Nissan predicts second consecutive annual loss due to plunging sales
Deferring its product launches and growth plans for conserving cash, Nissan Motor Co., which lost $2.4 billion loss in the fourth quarter, has predicted its second consecutive annual loss, which it fears will be the worst US auto market has seen in nearly three decades!
Saying that a stronger yen would erode overseas sales and widen the operating loss by 170 billion yen, the Tokyo, Japan-based carmaker added that the projected loss may total $1.7 billion for the twelve-month period ending in March, largely due to plunging sales in the US.
The third-ranking carmaker in Japan lacks adequate funds to offer substantial competition to its domestic rivals - Toyota Motor Corp and Honda Motor Co - and, as such, has had to postpone manufacturing projects and new models.
With Nissan CEO Carlos Ghosn intending 20,000 job-cuts this fiscal year, Hitoshi Yamamoto, CEO of Fortis Asset Management Japan Co, said: "Ghosn needs to step up cost reductions.
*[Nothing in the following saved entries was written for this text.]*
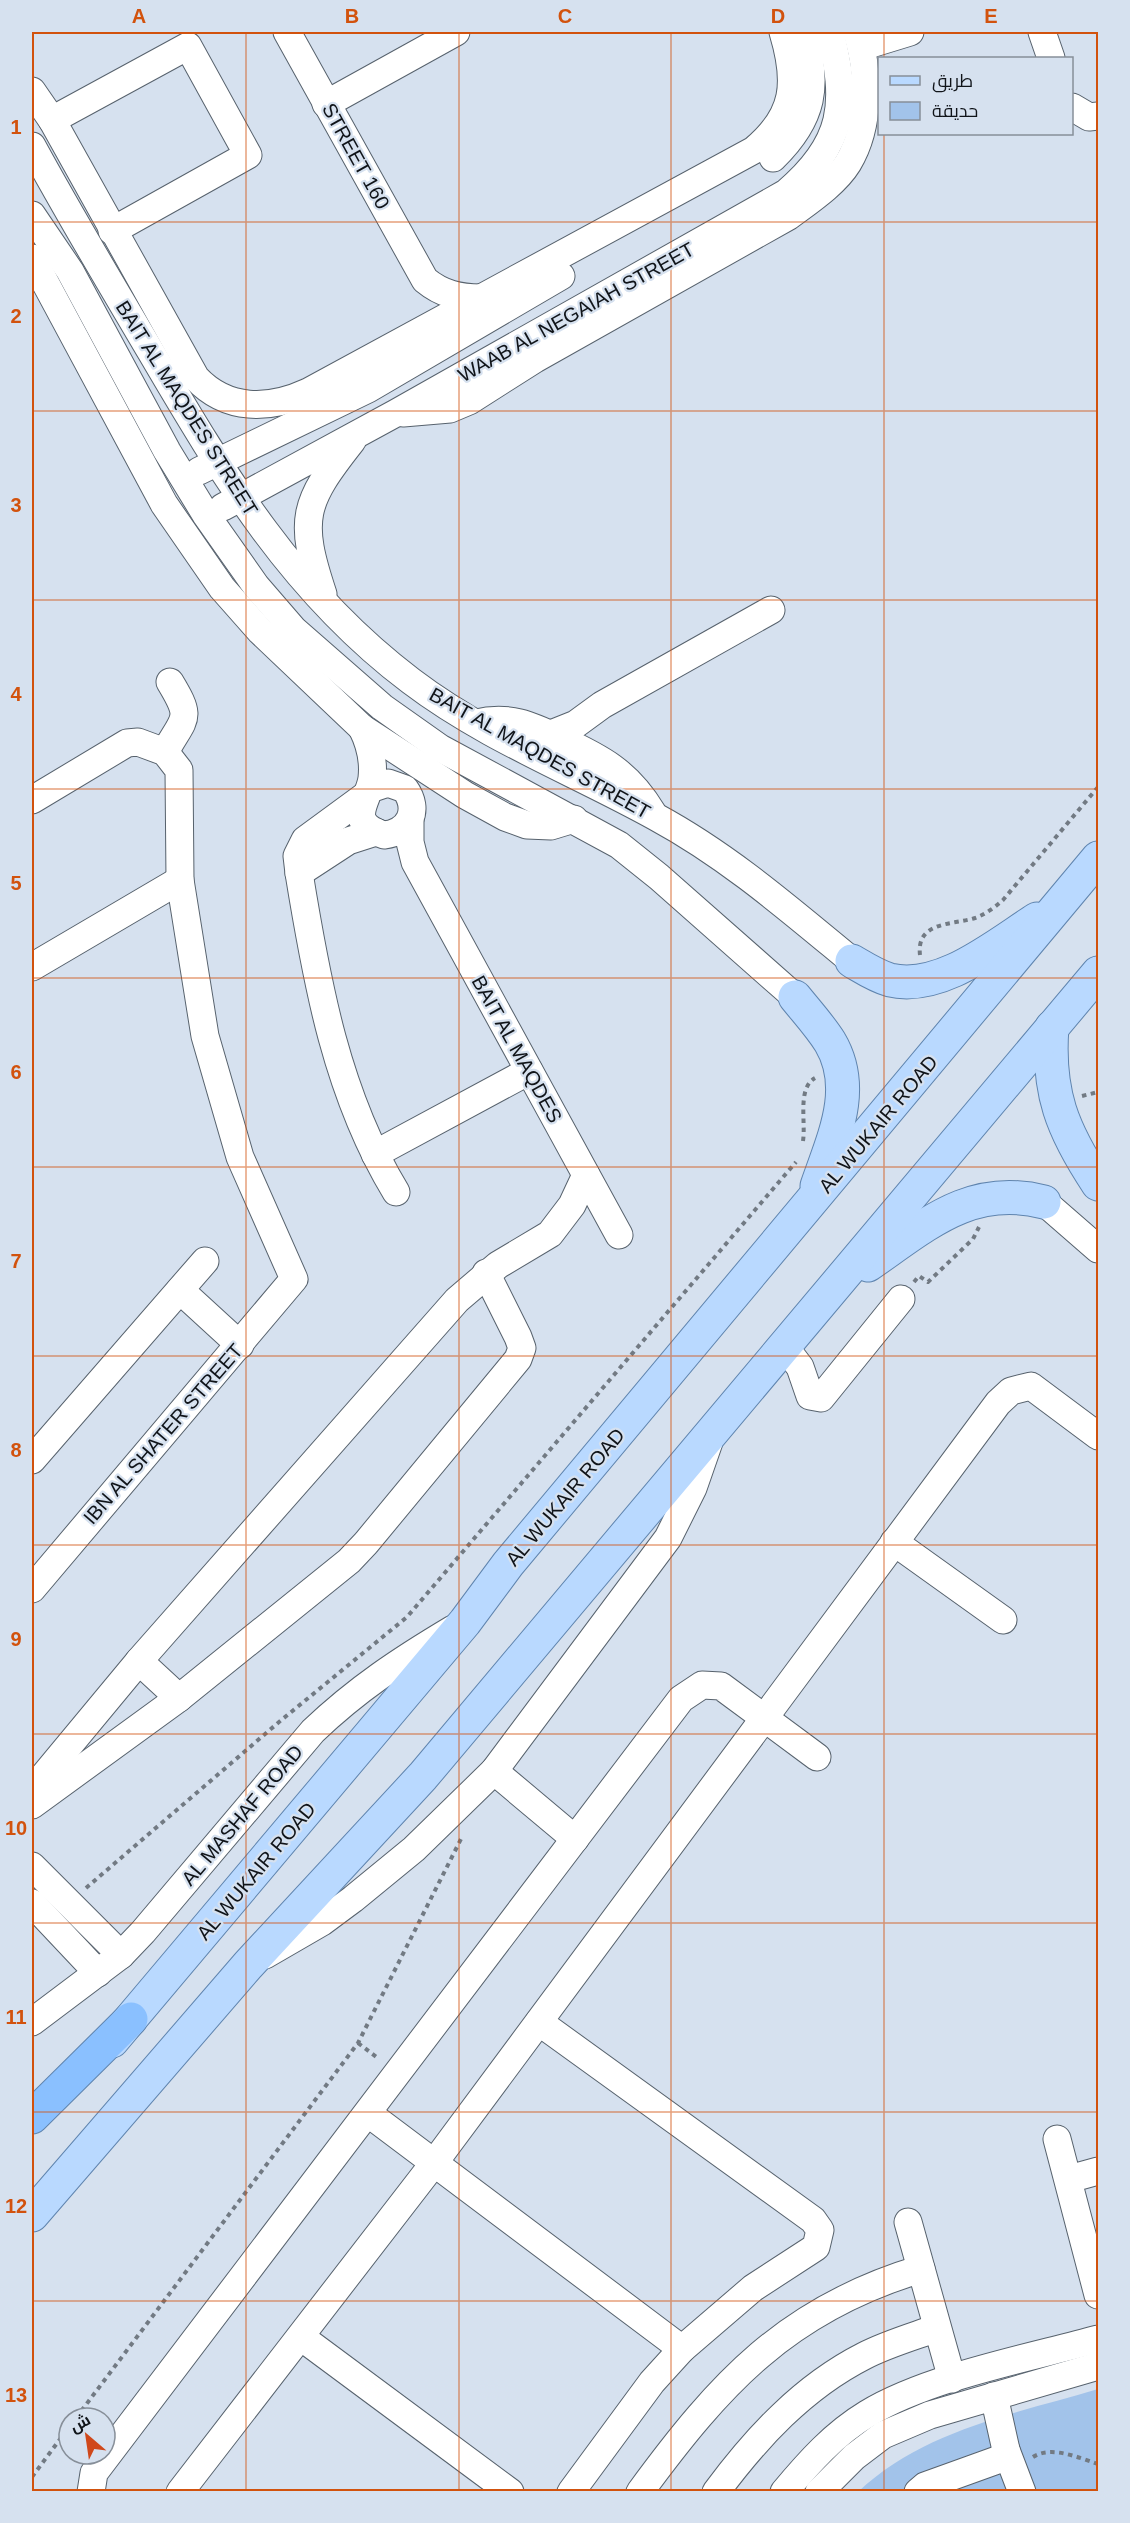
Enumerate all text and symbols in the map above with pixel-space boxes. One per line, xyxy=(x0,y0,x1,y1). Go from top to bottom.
text: A xyxy=(132,5,146,27)
text: B xyxy=(345,5,359,27)
text: C xyxy=(558,5,572,27)
text: D xyxy=(771,5,785,27)
text: E xyxy=(984,5,998,27)
legend xyxy=(878,57,1073,135)
text: طريق xyxy=(932,71,973,93)
street label: STREET 160 xyxy=(318,99,394,213)
text: حديقة xyxy=(932,101,978,121)
text: 1 xyxy=(10,116,22,138)
street label: WAAB AL NEGAIAH STREET xyxy=(454,238,698,386)
street label: BAIT AL MAQDES STREET xyxy=(112,297,262,519)
text: 2 xyxy=(10,305,22,327)
text: 3 xyxy=(10,494,22,516)
text: 4 xyxy=(10,683,22,705)
street label: BAIT AL MAQDES STREET xyxy=(426,683,654,823)
text: 5 xyxy=(10,872,22,894)
street label: BAIT AL MAQDES xyxy=(467,972,567,1126)
street label: AL WUKAIR ROAD xyxy=(814,1051,942,1197)
text: 6 xyxy=(10,1061,22,1083)
text: 7 xyxy=(10,1250,22,1272)
street label: IBN AL SHATER STREET xyxy=(79,1340,247,1528)
street label: AL WUKAIR ROAD xyxy=(501,1424,629,1570)
text: 8 xyxy=(10,1439,22,1461)
text: 9 xyxy=(10,1628,22,1650)
street label: AL MASHAF ROAD xyxy=(177,1741,307,1889)
street label: AL WUKAIR ROAD xyxy=(192,1798,320,1944)
text: 10 xyxy=(5,1817,27,1839)
text: 11 xyxy=(5,2006,27,2028)
text: 12 xyxy=(5,2195,27,2217)
text: 13 xyxy=(5,2384,27,2406)
north arrow xyxy=(57,2406,117,2466)
text: ش xyxy=(67,2411,94,2437)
The recovery for Japanese automakers depends on the US, as their reliance on it is still too big."
In fact, in its attempt to break down barriers in favor of cooperation in the tough competitive scenario, Nissan is considering a vehicle-supply deal with Chrysler. In addition, the company may also join a project with US retailer Penske Automotive Group Inc. and GM's Saturn car brand.